Each one of my boys is the most adorable and gorgeous being in my rose-tinted maternal specs, but if I am honest I am softer on some of them.
My youngest son has a way of looking me in the eye that just twists me around his little finger. When angered his dark green eyes take on such a comically stubborn glare that I can't help but smile at his toddler tenacity for getting his own way. His little smile lights up my day and his tears have me rushing instantly to sweep him up into my arms where he will melt into a delicious cuddle.
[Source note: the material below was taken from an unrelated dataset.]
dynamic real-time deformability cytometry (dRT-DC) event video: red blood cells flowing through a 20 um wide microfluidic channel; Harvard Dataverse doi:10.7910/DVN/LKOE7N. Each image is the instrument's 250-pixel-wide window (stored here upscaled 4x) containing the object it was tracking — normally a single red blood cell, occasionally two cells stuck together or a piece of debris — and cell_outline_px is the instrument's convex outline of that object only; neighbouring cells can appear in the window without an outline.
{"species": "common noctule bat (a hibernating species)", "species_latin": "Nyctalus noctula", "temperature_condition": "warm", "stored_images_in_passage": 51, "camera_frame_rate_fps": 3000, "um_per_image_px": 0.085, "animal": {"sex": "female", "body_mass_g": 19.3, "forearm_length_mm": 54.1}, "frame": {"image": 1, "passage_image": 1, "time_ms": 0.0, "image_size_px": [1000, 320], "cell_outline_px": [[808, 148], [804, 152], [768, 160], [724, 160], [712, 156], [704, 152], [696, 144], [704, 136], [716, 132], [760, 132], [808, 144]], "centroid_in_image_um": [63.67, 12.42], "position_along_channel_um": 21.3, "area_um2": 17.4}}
His twin, while the kindest and most thoughtful of all my children, is less good at manipulating his mother. He has an hysterical bent which means when his will is thwarted, as happens so often when you are two, he simply screams until he is sick – quite literally on several memorable occasions. I can't stand this trait and am phobic about vomit, so I am more prone to walk away than tuck him into my arms.
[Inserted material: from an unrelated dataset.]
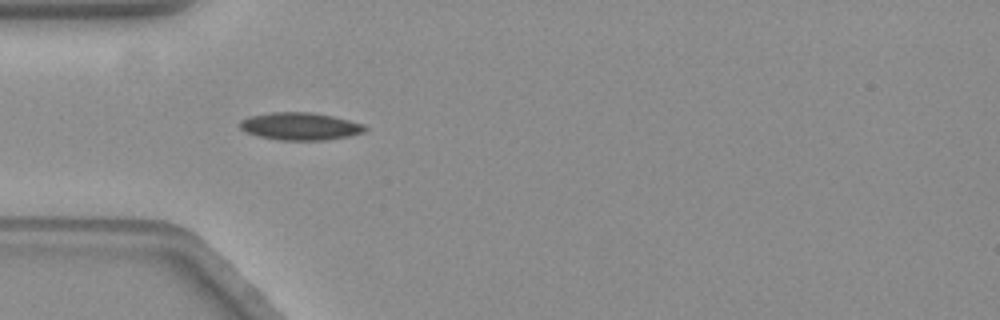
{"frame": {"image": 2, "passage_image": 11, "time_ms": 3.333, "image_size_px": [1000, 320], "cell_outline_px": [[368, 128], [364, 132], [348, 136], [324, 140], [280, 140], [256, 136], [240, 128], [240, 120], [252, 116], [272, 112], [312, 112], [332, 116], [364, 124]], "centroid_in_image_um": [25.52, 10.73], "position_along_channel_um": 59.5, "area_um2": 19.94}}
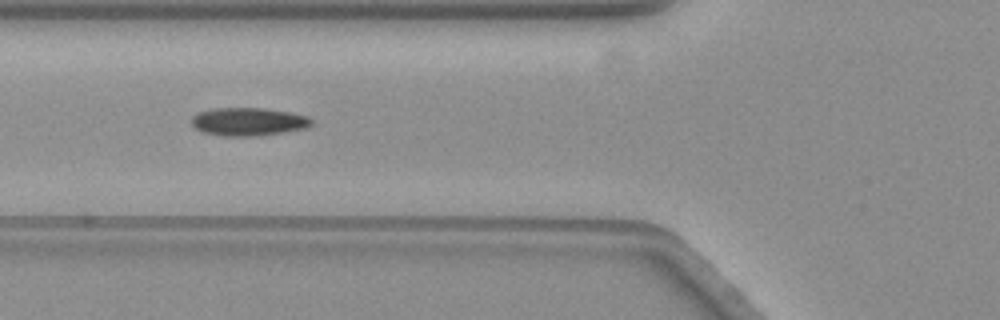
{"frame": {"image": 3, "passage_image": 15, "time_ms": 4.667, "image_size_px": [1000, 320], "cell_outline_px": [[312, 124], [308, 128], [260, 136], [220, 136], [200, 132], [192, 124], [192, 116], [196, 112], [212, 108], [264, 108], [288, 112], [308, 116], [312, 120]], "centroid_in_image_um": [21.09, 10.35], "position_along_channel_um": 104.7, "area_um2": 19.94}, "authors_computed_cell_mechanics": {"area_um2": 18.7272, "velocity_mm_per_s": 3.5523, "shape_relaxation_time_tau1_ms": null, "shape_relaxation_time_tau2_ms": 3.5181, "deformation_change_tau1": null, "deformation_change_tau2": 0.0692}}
That said even if I were to try to hold him he would pull his body away, rigid with fury and wriggle out of my grasp. Is it any wonder that his little brother is more frequently to be found gracing the pages of my good books?
Equally with their older brothers, one is studious, calm and adores his mummy. The others is riotous, clumsy and generous with his affections, to the extent that he once debated if I was actually his favourite mummy or whether one of his grandmas would be given that honour instead. Again one knows how to get on mum's good side, while the other isn't quite so adept.
It is only natural to feel this way, after all my boys are different people so why wouldn't my emotional reaction to them be different? I am only human. But I understand that mums are meant to be superhuman and keep these feelings tucked away where their children can never see them.
The problem is that if you let your guard slip and your preferences become known you can wreak untold damage within the family. I know because I was my mum's favourite and in hindsight I can see how much pain this caused my sister and the wedge it drove between us as siblings. Which is why I feel so uneasy about my own relationship with my boys.
But while everyone is afraid to admit it, I think that most parents with more than one child struggle with this uncomfortable reality. For example my husband swears blind he has no preference for any one of his sons, but I am not convinced. I know he shares fellow feeling with my hysterical little twin as they both love watching motor racing on the television and playing with electronic gadgets in equal measure. When I am driven to distraction by his screams, my husband has infinite patience.
Equally while I have a strange admiration for my green-eyed boy's stubborn streak – perhaps seeing something of myself in him – it riles my husband beyond belief. I will dissolve into giggles rather than attempt a power struggle with my tough little twin, but my other half thinks nothing of spending an afternoon playing musical naughty steps with him in an attempt to get him to behave.
Equally with the older boys, our eldest can get away with murder what with his winning smile and quick way with words, while the younger one's combination of a foghorn of a voice, an inability to do anything fast and an uncanny knack for spreading mess means he is more often than not in the paternal firing line.
Whatever the case I know that all my boys are deeply loved and that is the most important thing. I also know that no matter what the reality of the situation favourite will remain a dirty word in our family for fear that any of our offspring could be hurt by that most painful of adult truths: life isn't fair.
Do you secretly have a favourite in your family?
Did you ever have an inkling you were or weren't your parents' favourite?